After A Pandemic-Paused Tour, Brothers Osborne Are Ready To Hit The Road

From left, T.J. and John Osborne, photographed during the Academy Of Country Music Awards on April 7, 2019 in Las Vegas.
From left, T.J. and John Osborne, photographed during the Academy Of Country Music Awards on April 7, 2019 in Las Vegas.

John Osborne and T.J. Osborne are the Brothers Osborne, one of the larger acts in Nashville. Their newest album is called Skeletons, which the pair wrote to be louder than previous material, in order to have something suitable for rowdy crowds in large, booming venues. The only problem? "We put it out and performed it nowhere," John Osborne tells Morning Edition. It was released last year, so only now are they preparing to tour with it.

But the brothers say the enforced pause was good for them, providing an opportunity to think about who they are, or rather – how they present themselves. For the first time, T.J. spoke in public about something only his friends and family knew: that he's gay. In 2021, he remains the only major country star to have said that out loud.

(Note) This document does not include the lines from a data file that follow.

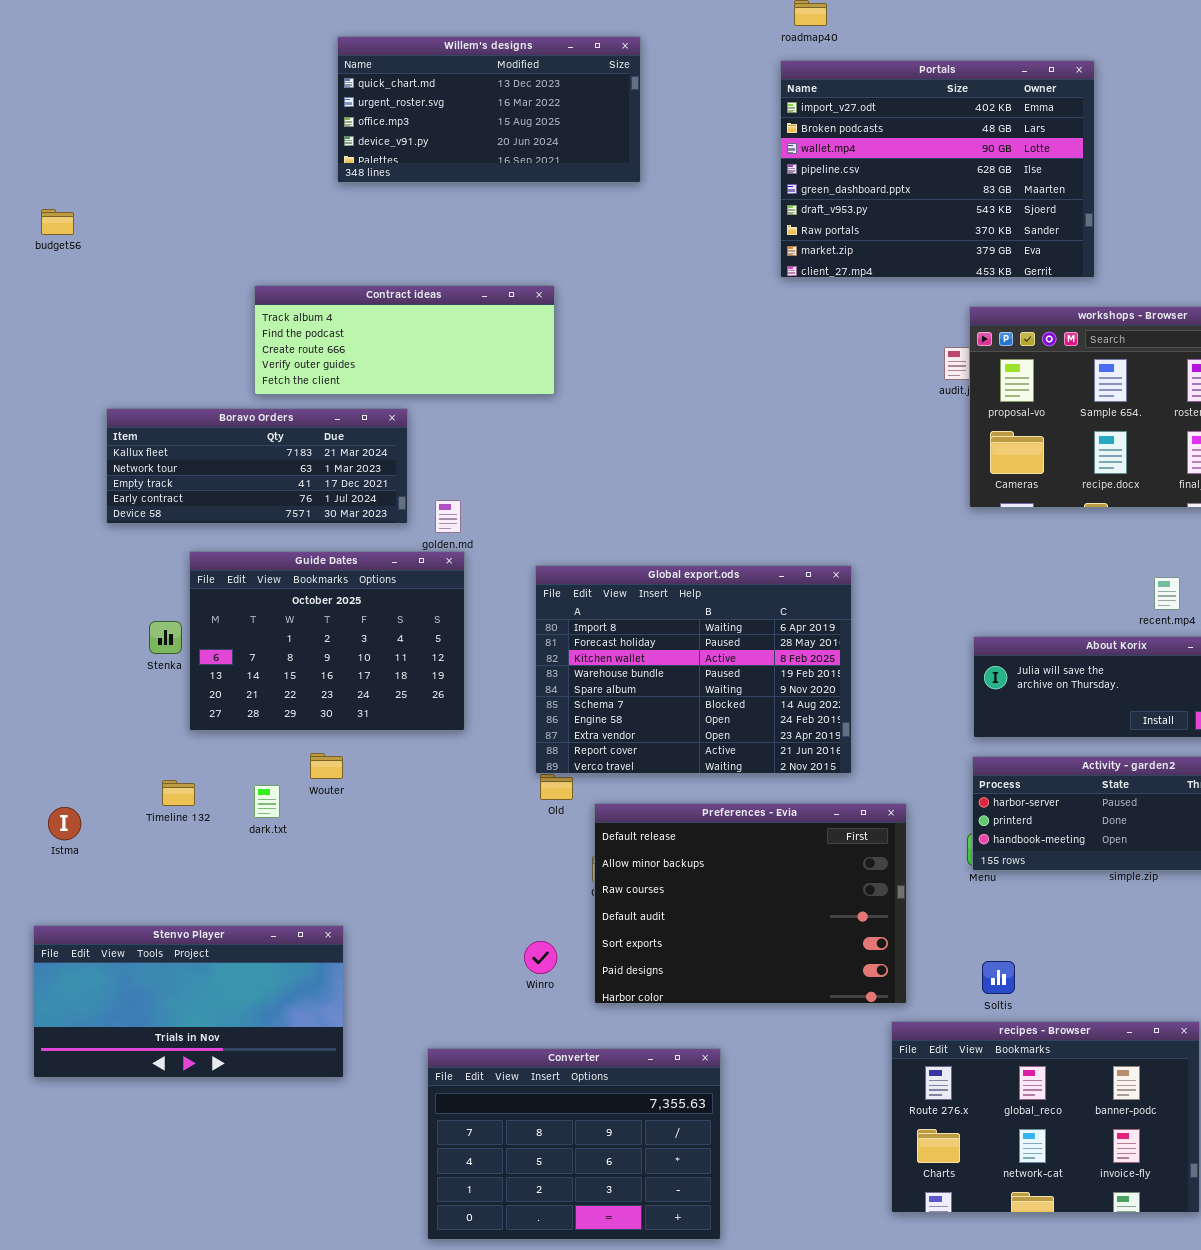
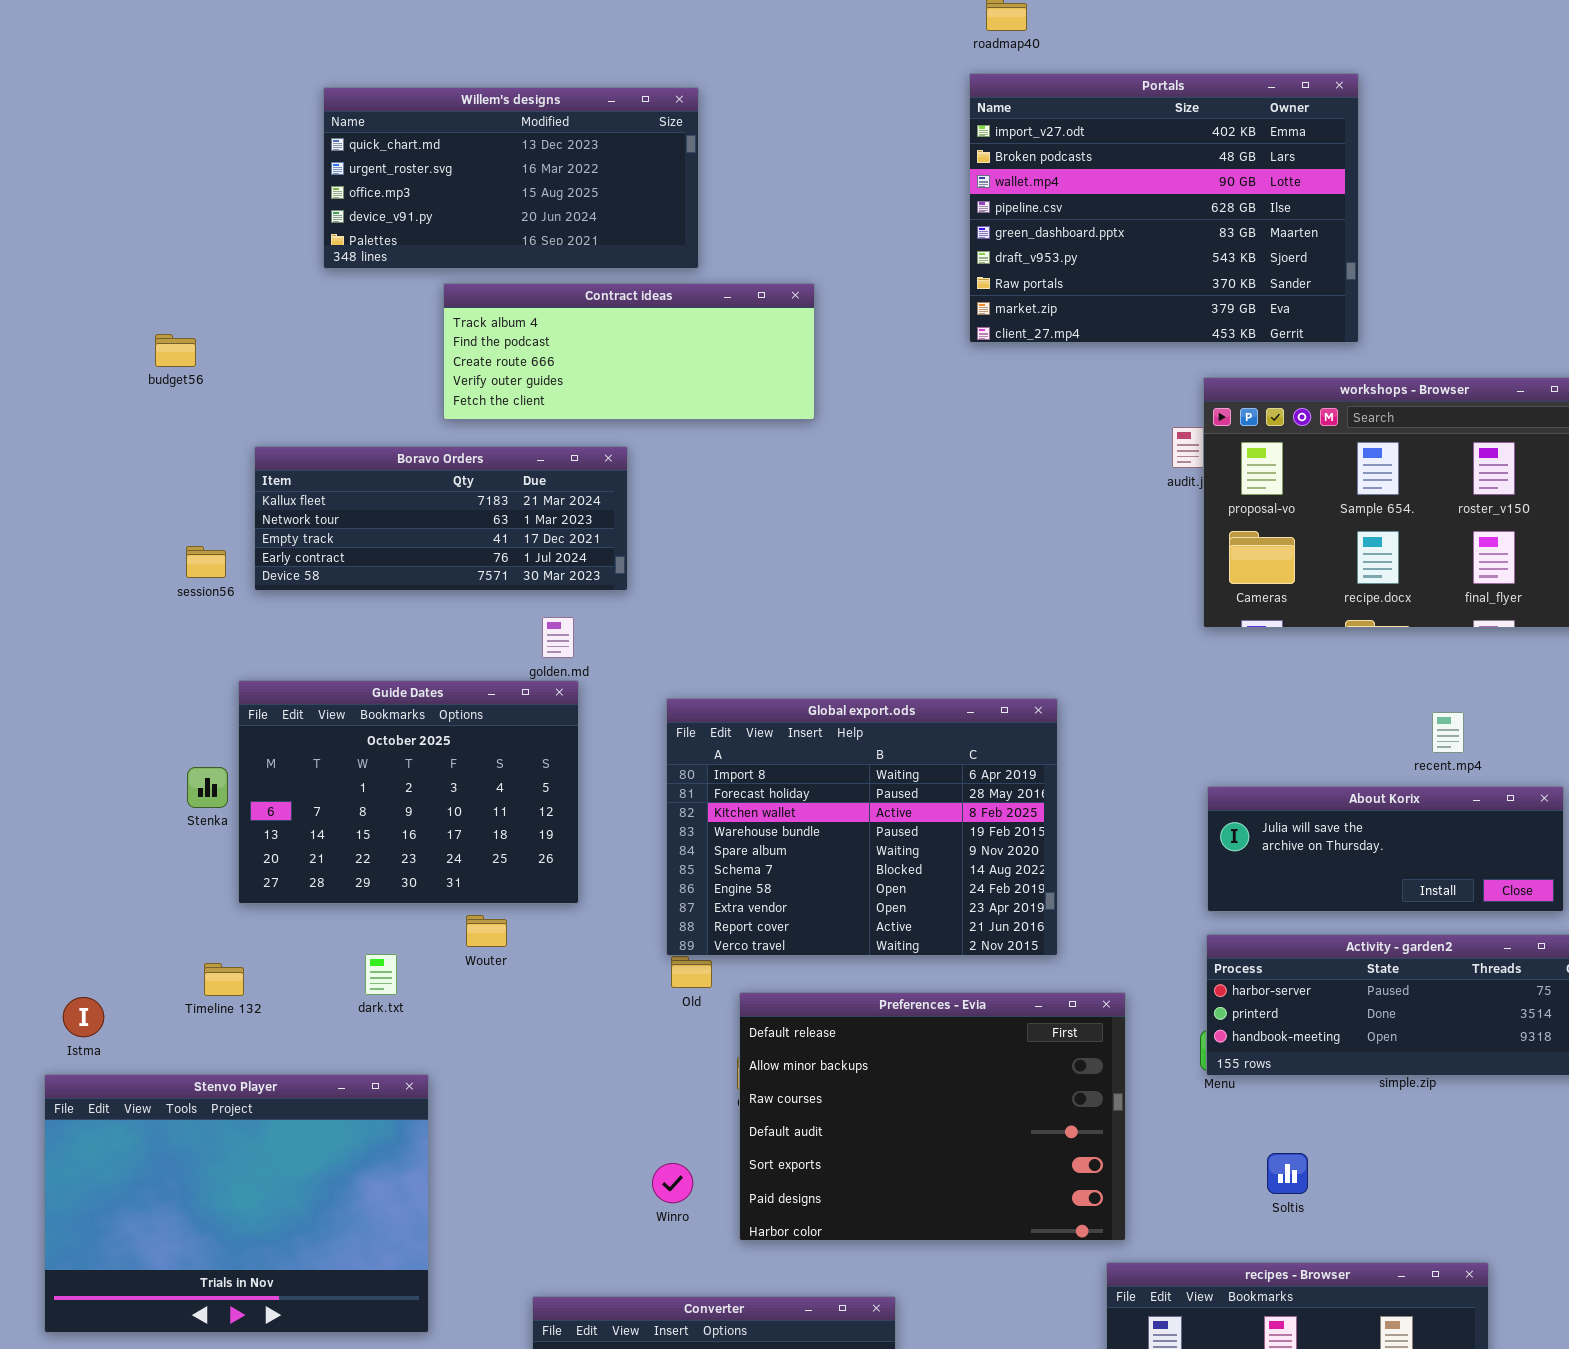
Willem's designs: [337,36,641,183] -> [323,87,699,269], moved
budget56: [41,209,74,235] -> [155,334,196,367], moved
Contract ideas: [254,285,555,395] -> [443,283,815,420], moved
Boravo Orders: [106,408,408,524] -> [254,446,628,591], moved
Wouter: [310,753,343,779] -> [466,915,507,947], moved
dark.txt: [254,785,280,818] -> [365,954,397,995], moved
Stenvo Player: [33,925,344,1078] -> [44,1074,429,1333], resized
Soltis: [982,961,1015,994] -> [1267,1153,1308,1194], moved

"When everything stopped, it really highlighted ... what's valuable to me," T.J. says. "But I felt like for so many reasons it needed to be said. For me, I think also for visibility for other people that are like me, [for people] that maybe don't relate to a lot of the queer community."


Steve Inskeep, Morning Edition: Was there another mold that made this difficult? A presumption that "gay country star" is just... not a category?

T.J. Osborne: That was a big part of it. I was asked once, "How are you going to be gay and sing country music?" I said, "It's pretty easy, just be attracted to dudes and sing a country song!" [Laughs]

I've had a lot of support, for sure – but what does that mean going forward, in a very broad scope, for my career? I don't know.

Do you presume that, when you're singing, you're singing in some large measure to classic, red America – more politically and socially conservative?

T.J. Osborne: I don't really think about that, because I know I do. There's a lot of middle America, that you might even call "red-blooded" America, that are a lot more open-minded than people probably think they are. In some ways, it makes it a hurdle to be in the country music world and be gay – but you can look at it another way and say, "What a great opportunity for me to be with these people I've known and loved for years, and get to educate, if you will."

John, you also have spoken more openly about some things than in the past – what's the experience been like for you?

John Osborne: It's been amazing. I've struggled with anxiety since I was a kid. I just always had this impending sense of doom, and thought that was just being a human. Come to find out, no, that's actually kind of not super normal. I was always convinced, "I don't have control over things, but I have control over how hard I work." So I can out-work my problems, and my struggles. I found out, in a very epic way, that that is not true – and we basically had to stop our career.

I did a lot of therapy, went into some mental rehabilitation to help me through my struggles and problems. Confronting my anxieties and the depression that I was going through, instead of outrunning it.

I'm listening to you both and thinking you're both professional performers – and in each case, you both decided you wanted to perform a little less in your daily life.

John Osborne: [Laughs] That is actually a fantastic – so there's a person that you are offstage, and a person that you are onstage; there's a person that everyone thinks you are and all of these things. And the closer that all of those are together, it seems like the happier and more genuine you are. The tension in your shoulders goes away... you feel so much lighter on your feet.

This summer, the Brothers Osborne will begin their pandemic-delayed tour behind the 2020 album Skeletons.